[Collected data entries]
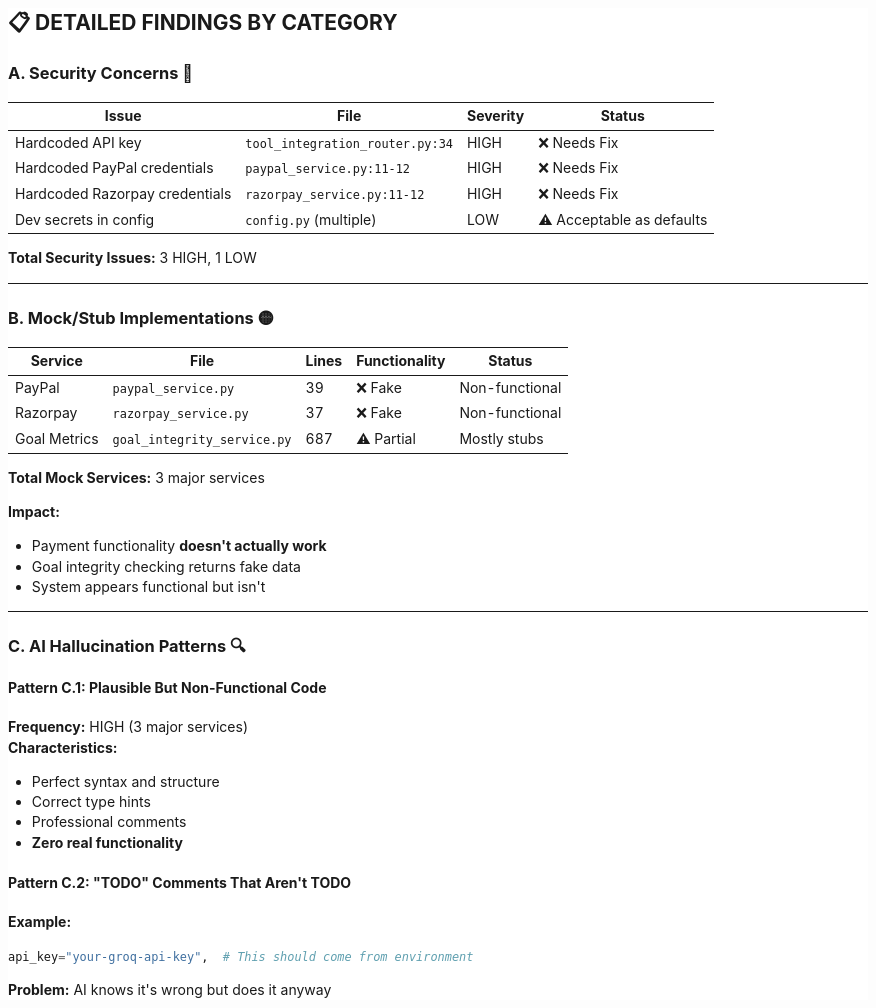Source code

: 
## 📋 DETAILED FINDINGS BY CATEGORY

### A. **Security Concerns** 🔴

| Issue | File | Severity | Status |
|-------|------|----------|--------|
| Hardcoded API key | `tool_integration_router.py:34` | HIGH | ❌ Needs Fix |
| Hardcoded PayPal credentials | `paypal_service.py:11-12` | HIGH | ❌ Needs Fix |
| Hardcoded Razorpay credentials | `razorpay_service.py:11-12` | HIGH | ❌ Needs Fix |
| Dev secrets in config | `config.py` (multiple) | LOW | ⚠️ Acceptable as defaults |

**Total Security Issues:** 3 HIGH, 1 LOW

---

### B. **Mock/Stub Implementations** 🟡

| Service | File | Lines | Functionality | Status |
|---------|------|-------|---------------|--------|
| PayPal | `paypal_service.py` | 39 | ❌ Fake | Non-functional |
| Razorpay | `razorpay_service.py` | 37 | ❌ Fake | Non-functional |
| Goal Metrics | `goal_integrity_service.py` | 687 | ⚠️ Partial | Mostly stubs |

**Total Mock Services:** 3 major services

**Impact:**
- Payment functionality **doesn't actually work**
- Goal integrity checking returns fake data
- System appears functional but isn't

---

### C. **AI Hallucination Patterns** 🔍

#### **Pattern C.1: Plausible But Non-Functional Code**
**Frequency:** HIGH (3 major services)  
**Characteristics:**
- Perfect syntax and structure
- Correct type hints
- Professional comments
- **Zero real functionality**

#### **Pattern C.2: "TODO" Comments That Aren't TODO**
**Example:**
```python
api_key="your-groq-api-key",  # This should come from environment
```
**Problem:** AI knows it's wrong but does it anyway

==

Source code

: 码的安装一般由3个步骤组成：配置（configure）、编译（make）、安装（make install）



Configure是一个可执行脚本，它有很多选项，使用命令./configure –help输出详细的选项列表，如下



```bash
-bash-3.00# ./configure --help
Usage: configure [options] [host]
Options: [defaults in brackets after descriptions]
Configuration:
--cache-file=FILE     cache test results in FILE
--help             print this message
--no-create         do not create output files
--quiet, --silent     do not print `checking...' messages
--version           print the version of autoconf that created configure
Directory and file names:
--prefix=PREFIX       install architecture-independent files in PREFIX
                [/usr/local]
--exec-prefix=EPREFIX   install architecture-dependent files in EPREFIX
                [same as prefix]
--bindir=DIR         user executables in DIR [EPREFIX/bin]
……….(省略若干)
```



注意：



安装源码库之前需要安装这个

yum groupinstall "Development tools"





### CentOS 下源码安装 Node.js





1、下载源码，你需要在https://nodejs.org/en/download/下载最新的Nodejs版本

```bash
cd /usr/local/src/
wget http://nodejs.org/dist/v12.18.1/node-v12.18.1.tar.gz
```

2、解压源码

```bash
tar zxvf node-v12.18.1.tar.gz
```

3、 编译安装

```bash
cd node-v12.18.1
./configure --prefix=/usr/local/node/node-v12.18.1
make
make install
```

* * *

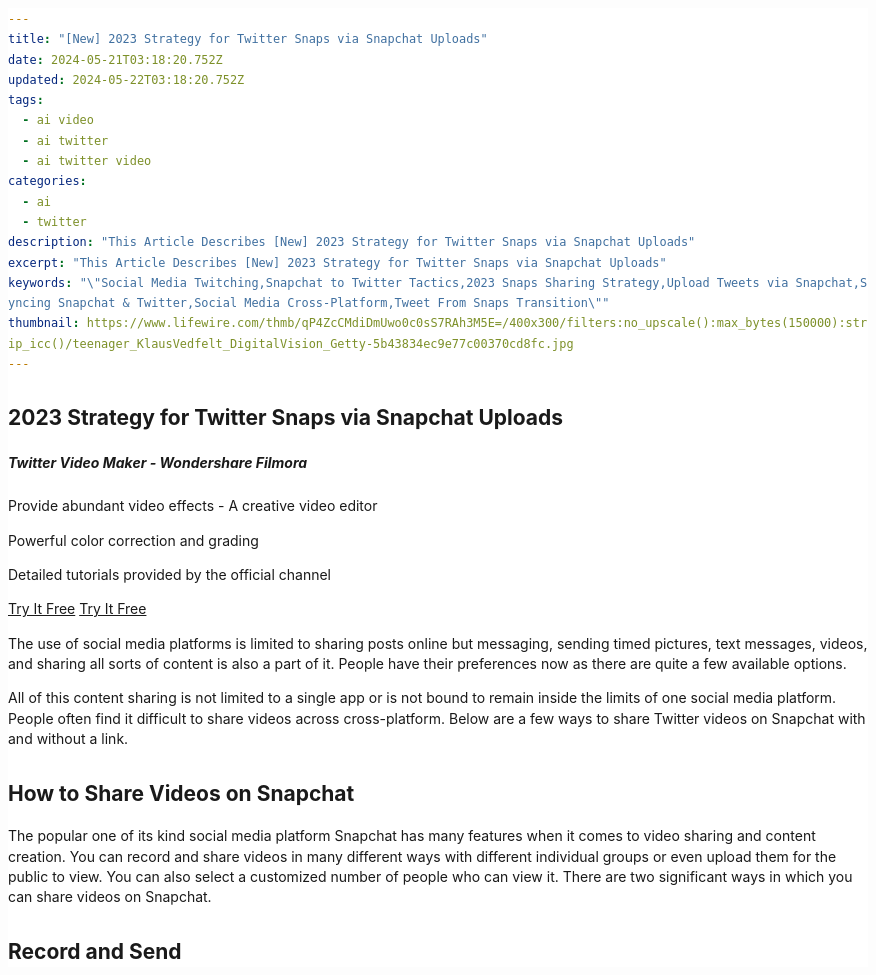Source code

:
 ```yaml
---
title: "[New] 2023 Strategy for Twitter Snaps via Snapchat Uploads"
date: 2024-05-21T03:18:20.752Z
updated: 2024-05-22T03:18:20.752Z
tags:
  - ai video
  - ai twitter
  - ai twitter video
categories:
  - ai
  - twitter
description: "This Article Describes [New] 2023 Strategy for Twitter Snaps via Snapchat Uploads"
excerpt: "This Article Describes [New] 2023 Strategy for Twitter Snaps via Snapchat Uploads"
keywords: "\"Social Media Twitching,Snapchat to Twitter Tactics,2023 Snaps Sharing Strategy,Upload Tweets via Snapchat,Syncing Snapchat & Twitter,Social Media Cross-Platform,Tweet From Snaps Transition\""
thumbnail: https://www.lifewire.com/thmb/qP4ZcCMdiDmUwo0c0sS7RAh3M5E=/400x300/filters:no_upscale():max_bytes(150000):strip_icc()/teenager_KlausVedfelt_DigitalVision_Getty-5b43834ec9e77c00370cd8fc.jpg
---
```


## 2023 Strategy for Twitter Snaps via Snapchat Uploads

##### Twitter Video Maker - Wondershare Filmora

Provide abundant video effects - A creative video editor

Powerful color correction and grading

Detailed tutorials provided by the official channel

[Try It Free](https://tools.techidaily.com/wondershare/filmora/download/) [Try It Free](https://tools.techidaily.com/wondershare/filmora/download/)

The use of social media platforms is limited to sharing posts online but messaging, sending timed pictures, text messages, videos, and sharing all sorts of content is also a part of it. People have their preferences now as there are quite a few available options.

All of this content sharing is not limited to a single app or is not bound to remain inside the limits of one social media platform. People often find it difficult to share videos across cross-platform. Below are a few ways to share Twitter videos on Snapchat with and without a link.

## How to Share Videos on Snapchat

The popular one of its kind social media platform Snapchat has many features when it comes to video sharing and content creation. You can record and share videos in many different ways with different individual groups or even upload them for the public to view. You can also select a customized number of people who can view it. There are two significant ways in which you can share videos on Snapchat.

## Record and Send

▶ **WHAT YOU SHOULD DO**: Return every line from the entries above that contains the word "Total".

▶ **TASK ANSWER**:
**Total Security Issues:** 3 HIGH, 1 LOW
**Total Mock Services:** 3 major services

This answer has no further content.